Related Link: United Airlines Stock Hits Resistance Before Q1 Earnings: Can Analyst Optimism Fuel A Rebound?
The analyst described the quarter as well-executed and expressed confidence in United’s potential to outperform moving forward, citing its strong revenue from premium offerings, a robust loyalty program, and a healthy balance sheet as key drivers of its competitive edge.
The analyst suggested that United Airlines likely began reducing costs when it noticed weakening demand in early February, coinciding with the DOGE fare cuts.
The cost-cutting measures appear to have focused on improving operational efficiency, adjusting maintenance schedules, and speeding up the retirement of older aircraft.
These strategic moves likely served as key levers to manage expenses and preserve margins in response to softening market conditions, Didora adds.
The analyst noted that while a holiday shift may have slightly boosted booking numbers, the performance still appears strong—especially as investors closely watch for potential weakness in international demand due to tariff-related concerns.

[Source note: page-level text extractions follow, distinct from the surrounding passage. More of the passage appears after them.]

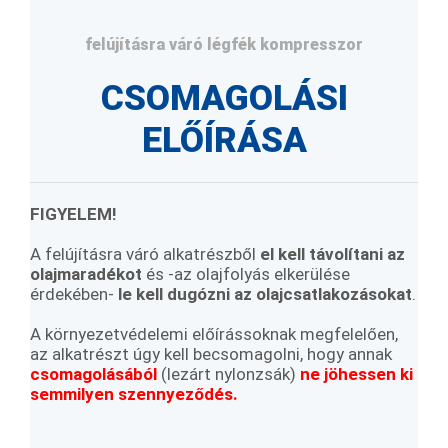
felújításra váró légfék kompresszor
CSOMAGOLÁSI
ELŐÍRÁSA
FIGYELEM!
A felújításra váró alkatrészből
el kell távolítani az
olajmaradékot
és -az olajfolyás elkerülése
érdekében-
le kell dugózni az olajcsatlakozásokat
.
A környezetvédelemi előírássoknak megfelelően,
az alkatrészt úgy kell becsomagolni, hogy annak
csomagolásából
(lezárt nylonzsák)
ne jöhessen ki
semmilyen szennyeződés.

Goldman Sachs: O'Brien pointed out that, amid growing investor concern around full-year earnings guidance due to an uncertain demand outlook, many expected airlines to either withdraw or significantly lower their forecasts.
However, United Airlines took a different route by presenting two potential scenarios.
In one case, where bookings remain consistent with recent weaker trends, the company is sticking with its original 2025 EPS forecast of $11.50 to $13.50.
In a more cautious, recessionary scenario, United expects earnings between $7.00 and $9.00, which is still above Goldman Sachs’ illustrative estimate of $6.20 for a downturn.
These ranges compare to the current Street consensus of $10.52 and Goldman's estimate of $9.75.
O'Brien highlighted several key risks, including the possibility that increased competition could offset the benefits of United’s network restructuring plans.
There's also concern about potential further delays in aircraft deliveries and the chance that demand in the Asia-Pacific region may recover more slowly than expected, the analyst writes.
Price Action: UAL shares ended Wednesday flat at $66.99.